● **DOCUMENT SECTION**
=== Section Start ===

Again, ΔDEB and ΔDEA lie on same base DE and between same parallels DE and AB.
∴ ar (ΔDEB) = ar (ΔDEA)
or, ar (ΔDEB) – ar (ΔDEA) = ar (ΔDEA) – ar (ΔDEF)
(Subtract ar (ΔDEF) both side)
or, ar (ΔBEF) = ar (ΔADF) ……(b)

(vi) We have given that
BC = 2BD = 2 (BF + FD) (∵ BD = BF + FD)
= 2 (2FD + FD) [From equation (c), BF = 2DF]
or, BC = 6FD ……(d)

Question 6.
Diagonals AC and BD of a quadrilateral ABCD intersect each other at P. Show that: ar (APB) × ar (CPD) = ar (APD) × ar (BPC)
Solution:
Given: ABCD is a quadrilateral in which diagonal, AC, and BD intersect each other at P.
To prove that: ar (APB) × ar (CPD) = ar (APD) × ar(BPC)

Construction: Draw, AM ⊥ BD, and CN ⊥ BD.
Proof: ar (ΔAPB) × ar (ΔCPD) = \(\frac {1}{2}\) × PB × AM × \(\frac {1}{2}\) × PD × CN
= \(\frac {1}{2}\) × PB × CN × \(\frac {1}{2}\) × PD × AM
= ar (ΔBPC) × ar (ΔAPD)
∴ ar (ΔAPB) × ar (ΔCPD) = ar (ΔAPD) × ar (ΔBPC)

Question 7.
P and Q are respectively the midpoints of sides AB and BC of a triangle ABC and R is the midpoint of AP. Show that
(i) ar (PRQ) = \(\frac {1}{2}\) ar (ARC)
(ii) ar (RQC) = \(\frac {3}{8}\) ar(ABC)
(iii) ar (PBQ) = ar (ARC)

Solution:
Given: P and Q are the midpoint of the side AB and BC respectively and R is the midpoint of AP.
To prove that:
(i) ar (PRQ) = \(\frac {1}{2}\) ar (ARC)
(ii) ar (RQC) = \(\frac {3}{8}\) ar(ABC)
(iii) ar (PBQ) = ar (ARC)
Construction: Join AQ, CP, CR and PQ.
Proof: (i) In ΔAPC,
R is the mid point of AP.
So, ar (ΔARC) = ar (ΔPRC)
(Median divide a triangle into two equal parts)
or, ar (ΔARC) = \(\frac {1}{2}\) ar (ΔAPC) ……(i)
Now, ar (ΔAPC) = \(\frac {1}{2}\) ar (ΔABC) ……(ii)
(PC is the median of ΔABC)
and ar (ΔAQB) = \(\frac {1}{2}\) ar (ΔABC) ……(iii)
(∵ AQ is the median of ΔABC)
From equation (i) and (ii) we get
ar (ΔAPC) = ar (ΔAQB) ……(A)
From equation (ii) and (iii) we get
ar (ΔAPC) = ar (ΔAQB) …..(iv)

=== Section End ===

● **EXTRACTED RECORDS**
=== Section Start ===

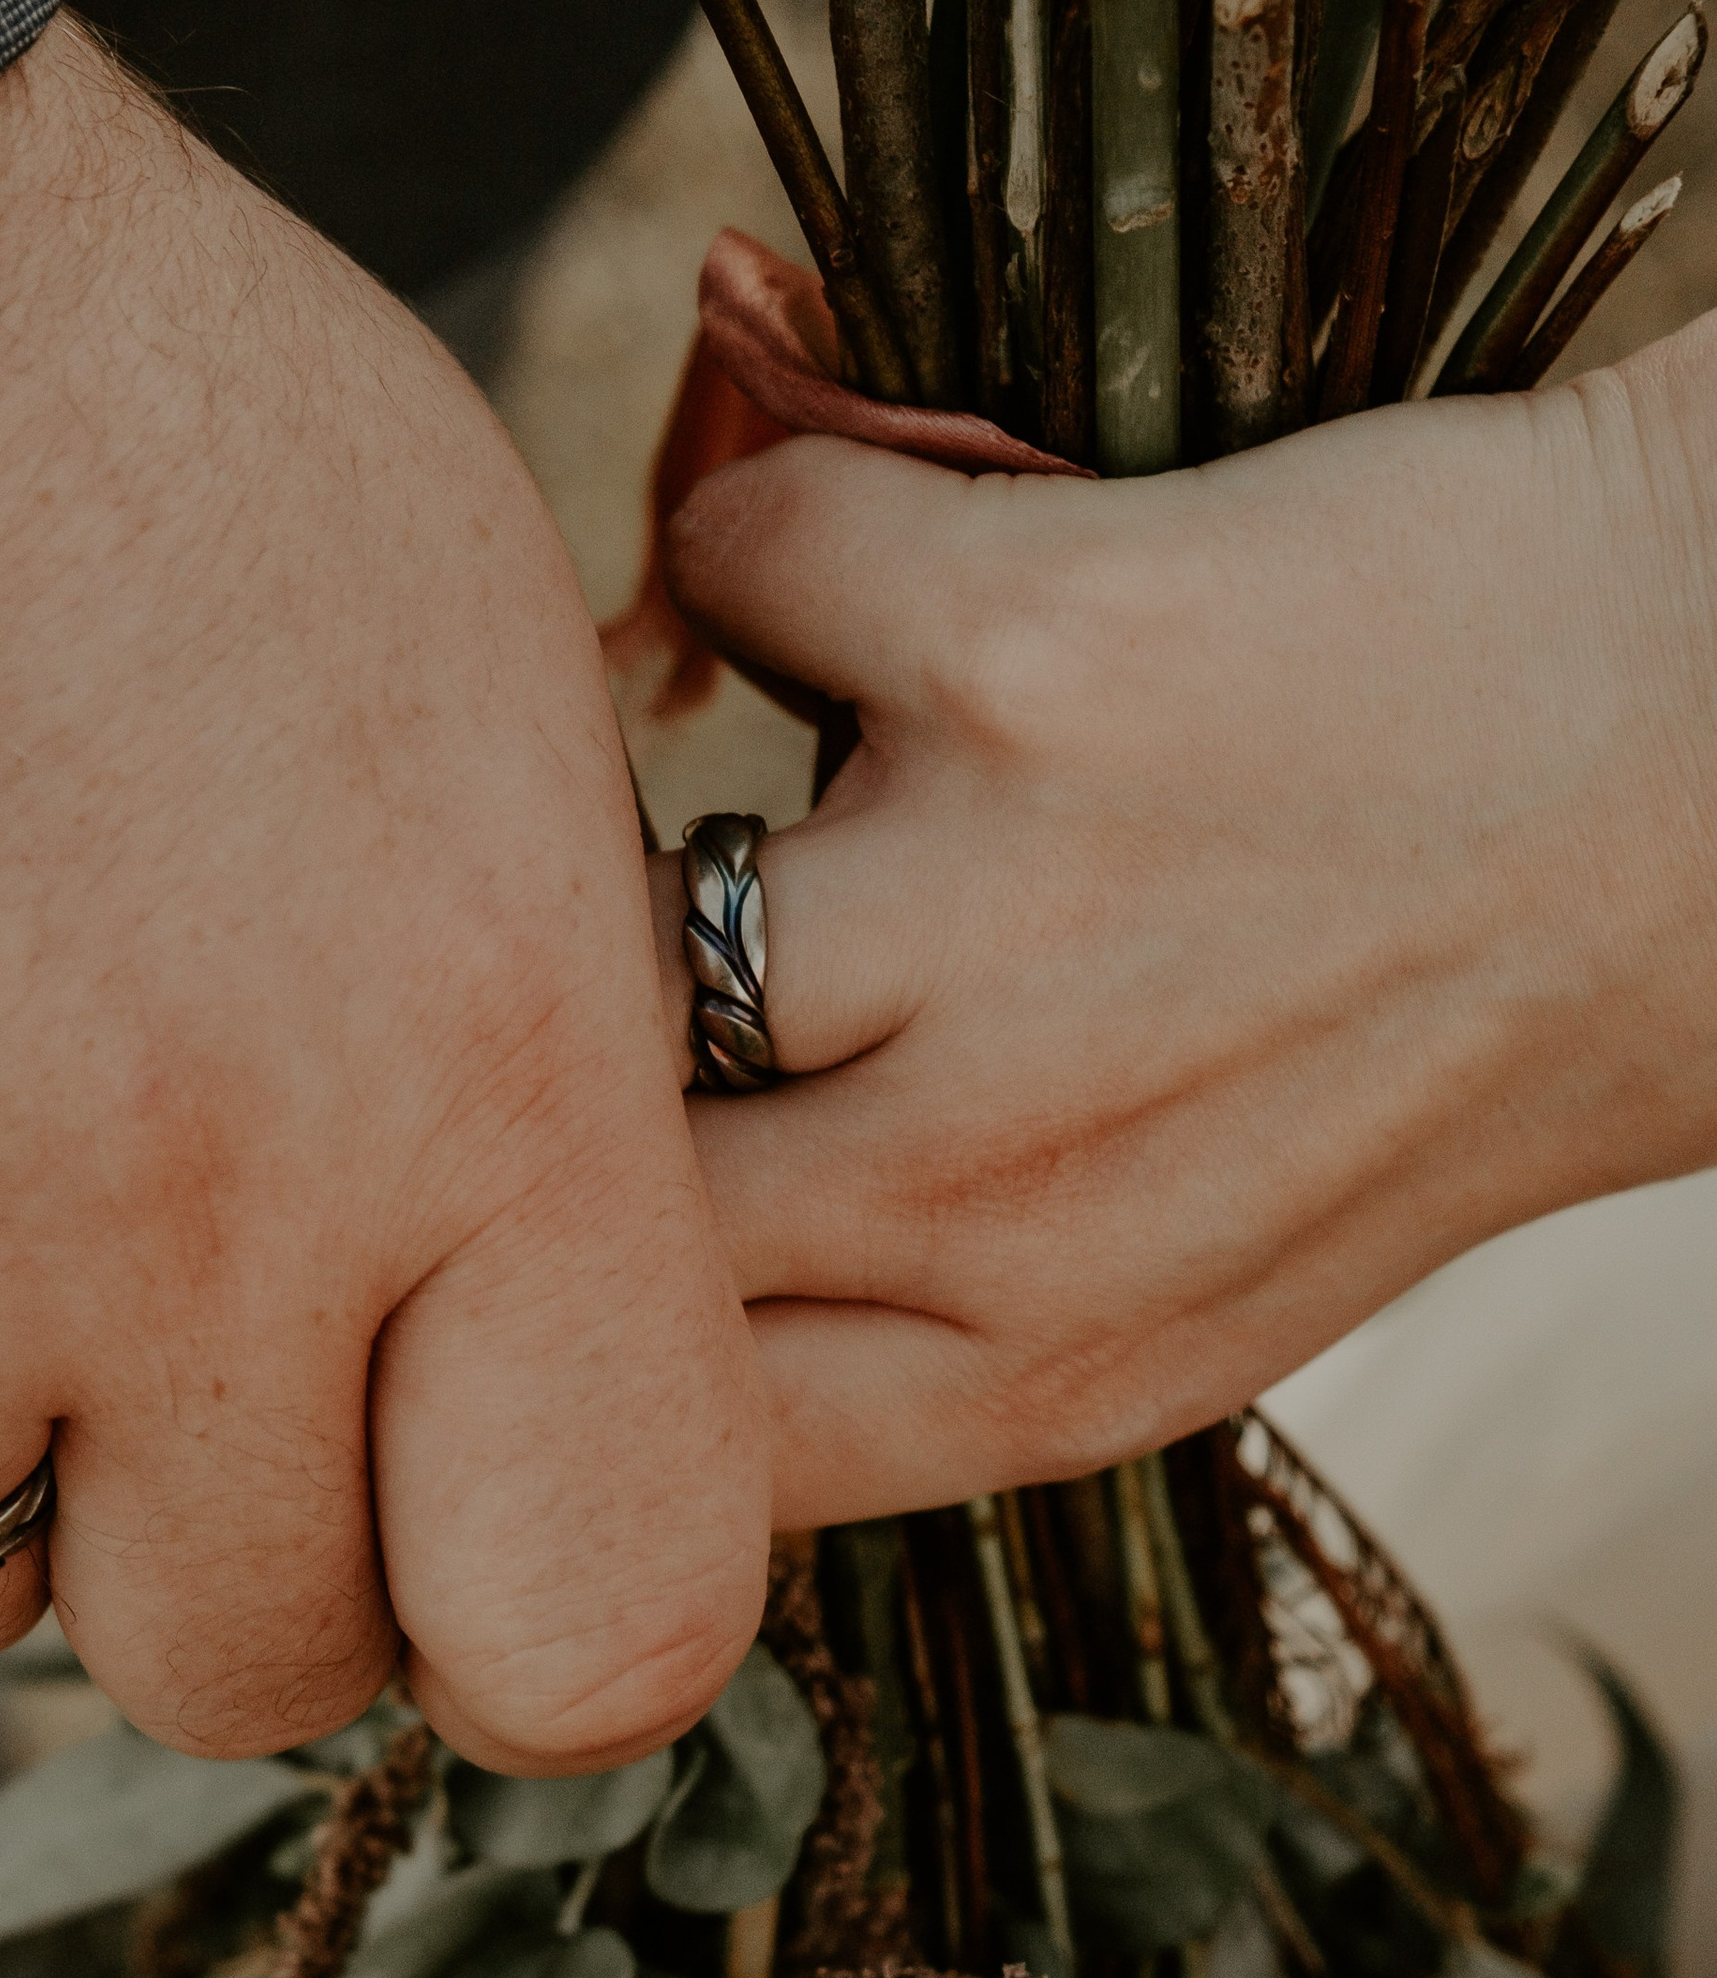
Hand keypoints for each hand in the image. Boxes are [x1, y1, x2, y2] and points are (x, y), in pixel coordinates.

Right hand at [0, 21, 766, 1770]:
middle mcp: (170, 1206)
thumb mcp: (461, 680)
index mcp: (474, 1058)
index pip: (602, 1628)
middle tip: (119, 1270)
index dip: (525, 1609)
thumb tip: (549, 1363)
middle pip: (233, 1661)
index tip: (452, 1517)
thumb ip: (529, 1078)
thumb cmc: (86, 425)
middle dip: (186, 1512)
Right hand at [653, 324, 1716, 1524]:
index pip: (649, 1441)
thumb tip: (632, 1278)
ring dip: (610, 793)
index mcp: (1039, 1376)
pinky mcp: (1041, 661)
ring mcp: (1007, 934)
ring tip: (727, 749)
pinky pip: (739, 566)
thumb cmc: (1443, 1018)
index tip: (535, 1232)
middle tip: (590, 955)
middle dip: (541, 1070)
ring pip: (594, 902)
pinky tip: (874, 569)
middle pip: (576, 1185)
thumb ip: (930, 1319)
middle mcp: (1002, 1196)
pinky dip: (764, 536)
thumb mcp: (1189, 1282)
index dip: (549, 1343)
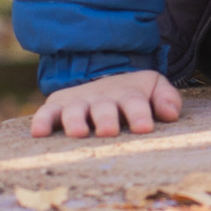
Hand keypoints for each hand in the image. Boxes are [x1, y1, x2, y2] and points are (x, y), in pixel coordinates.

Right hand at [30, 69, 182, 138]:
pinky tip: (39, 133)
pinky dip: (41, 120)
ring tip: (78, 133)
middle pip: (104, 108)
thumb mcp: (153, 88)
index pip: (135, 103)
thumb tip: (171, 114)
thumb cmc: (132, 93)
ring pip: (75, 111)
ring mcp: (78, 102)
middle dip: (106, 119)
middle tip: (109, 131)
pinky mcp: (57, 106)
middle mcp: (102, 97)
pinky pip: (46, 112)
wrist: (104, 77)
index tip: (145, 128)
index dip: (140, 114)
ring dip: (75, 121)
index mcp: (127, 94)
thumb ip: (166, 99)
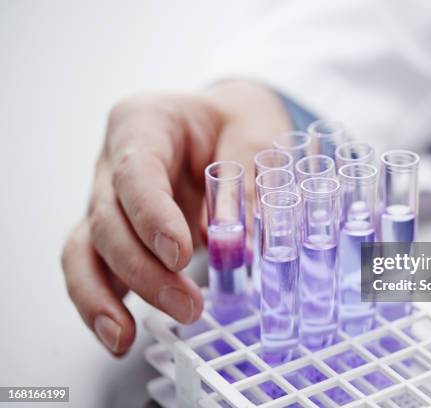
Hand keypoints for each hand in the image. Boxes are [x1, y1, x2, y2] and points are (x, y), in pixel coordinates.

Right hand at [61, 81, 289, 354]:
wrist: (224, 124)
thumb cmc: (235, 122)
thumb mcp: (254, 136)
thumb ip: (245, 185)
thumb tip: (238, 243)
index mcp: (143, 123)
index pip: (134, 172)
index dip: (151, 216)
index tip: (178, 253)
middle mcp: (113, 162)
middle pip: (108, 220)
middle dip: (143, 270)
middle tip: (187, 304)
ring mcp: (108, 199)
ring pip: (85, 250)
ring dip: (107, 297)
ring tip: (126, 338)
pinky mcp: (117, 233)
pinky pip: (95, 269)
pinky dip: (102, 304)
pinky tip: (117, 335)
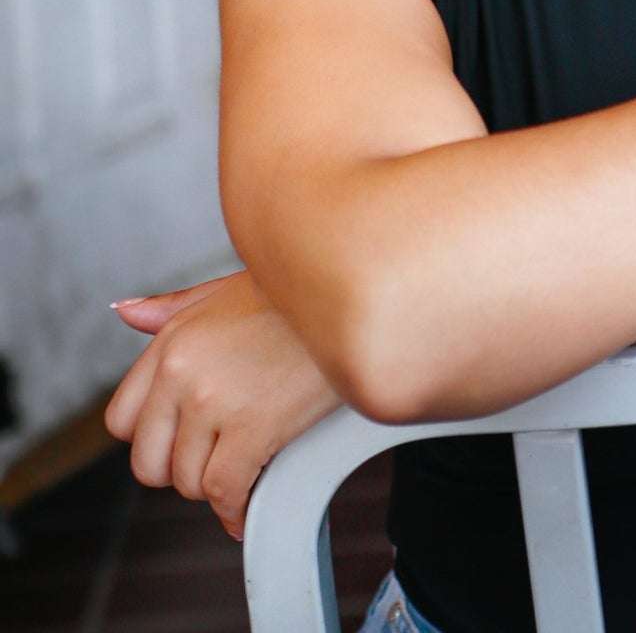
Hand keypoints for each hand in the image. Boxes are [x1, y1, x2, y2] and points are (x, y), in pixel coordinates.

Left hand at [104, 270, 340, 539]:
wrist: (349, 295)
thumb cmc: (290, 296)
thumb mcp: (222, 290)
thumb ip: (168, 307)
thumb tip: (125, 310)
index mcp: (170, 342)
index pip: (120, 421)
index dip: (151, 438)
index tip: (178, 442)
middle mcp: (182, 372)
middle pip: (148, 463)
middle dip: (179, 471)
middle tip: (213, 461)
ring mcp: (214, 401)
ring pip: (189, 482)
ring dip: (215, 487)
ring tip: (242, 469)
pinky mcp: (253, 426)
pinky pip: (225, 491)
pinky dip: (236, 510)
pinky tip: (246, 508)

=== Section End ===

● **QUESTIONS TO ANSWER**
1. In Question 7 of the geometry solutions, why does ar (ΔAPC) equal half of ar (ΔABC)? Answer in one to three sentences.
2. Print the geometry solutions from "or, ar (ΔDEB)" to "BD = BF + FD)" without any change.
Answer from the text alone, without the lines.

● **RESPONSES BY ITEM NUMBER**
1. PC is the median of ΔABC, and a median divides a triangle into two equal parts. So ΔAPC has half the area of ΔABC.

2.
or, ar (ΔDEB) – ar (ΔDEA) = ar (ΔDEA) – ar (ΔDEF)
(Subtract ar (ΔDEF) both side)
or, ar (ΔBEF) = ar (ΔADF) ……(b)

(vi) We have given that
BC = 2BD = 2 (BF + FD) (∵ BD = BF + FD)